News Release

Wistar Institute Professor Named First Koprowski Professor

Grant and Award Announcement

The Wistar Institute

Philadelphia - The Wistar Institute Board of Managers recently approved the appointment of Professor Giorgio Trinchieri, M.D., as Wistar's first Hilary Koprowski Endowed Professor.

The Hilary Koprowski Endowed Professorship, which is the Institute's first, was established jointly in 1998 through The Wistar Institute Science Trust Fund, whose members include Christopher Koprowski, Kathleen Scott and William Levy, and The Wistar Institute, which provided matching funds.

Designed to honor outstanding scientists at The Wistar Institute, the endowed professorship is named for Dr. Hilary Koprowski, an eminent virologist and immunologist who was Wistar's Director from 1957 until 1991.

"I recruited Dr. Trinchieri in 1975 and had the pleasure of witnessing his achievements in the field of immunology," said Dr. Koprowski. "Today, it is my pleasure that my name is associated with this outstanding scientist who has a very bright future ahead of him."

Dr. Trinchieri has served as head of Wistar's Immunology Program for the past seven years. In 1996, he was awarded the William B. Coley Award for Distinguished Research in Basic and Clinical Immunology, one of the highest honors in the field of immunology, for his discovery of Interleukin-12 (IL-12).

"Being awarded the Hilary Koprowski Chair at The Wistar Institute has very special meaning for me," said Dr. Trinchieri. "Hilary Koprowski has contributed so much to my scientific formation, giving me continuous scientific and intellectual support and allowing me to develop my scientific program in an environment of scientific excellence and collegiality. My wish is that this chair will be the first of a series of chairs that will recognize the scientific excellence of many outstanding scientists at Wistar."

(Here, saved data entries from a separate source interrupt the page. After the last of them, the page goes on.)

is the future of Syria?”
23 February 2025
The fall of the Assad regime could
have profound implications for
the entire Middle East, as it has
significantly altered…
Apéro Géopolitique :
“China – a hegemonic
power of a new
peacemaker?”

Dr. Trinchieri came to Wistar 23 years ago. Prior to his arrival, he was a member of the faculty at the Basel Institute of Immunology in Switzerland, and an assistant professor in the Department of Medical Genetics at the University of Torino (Italy) School of Medicine.

Along with his position at Wistar, Dr. Trinchieri is a visiting professor at the Faculté de Mèdicine in Paris Sud, France, a Wistar Institute Professor of Medicine at the University of Pennsylvania and a member of the executive committee of the University's Institute of Gene Therapy.

He also is a member of the Scientific Advisory Council and Fellowship Committee of the Cancer Research Institute in New York. He also sits on the editorial boards of many scientific journals and serves on several federal review committees.

Dr. Trinchieri's main research goal is to understand how inborn disease resistance and adaptive immunity work together to establish defenses against disease. His early work focused on Natural Killer (NK) cells, which destroy infected and cancerous cells and influence the outcome of adaptive immunity. In 1989, his laboratory discovered IL-12, which is produced within a few hours of infection. IL-12 activates NK cells and plays a key role in regulating human resistance and the immune response to various infections, including HIV.

The biological properties of IL-12 imply it may also be useful as an adjuvant in vaccination and as an anti-tumor agent. Clinical trials are being conducted to determine if IL-12 awakens immune responses that are sluggish and ineffective in cancer patients and causes tumor annihilation and resistance to relapse.

The Wistar Institute, established in 1892, was the first independent medical research facility in the country. For more than 100 years, Wistar scientists have been making history and improving world health through their development of vaccines for diseases that include rabies, German measles, infantile gastroenteritis (rotavirus), and cytomegalovirus; discovery of molecules like interleukin-12, which are helping the immune system fight bacteria, parasites, viruses and cancer; and location of genes that contribute to the development of diseases like breast, lung and prostate cancer. Wistar is a National Cancer Institute Cancer Center.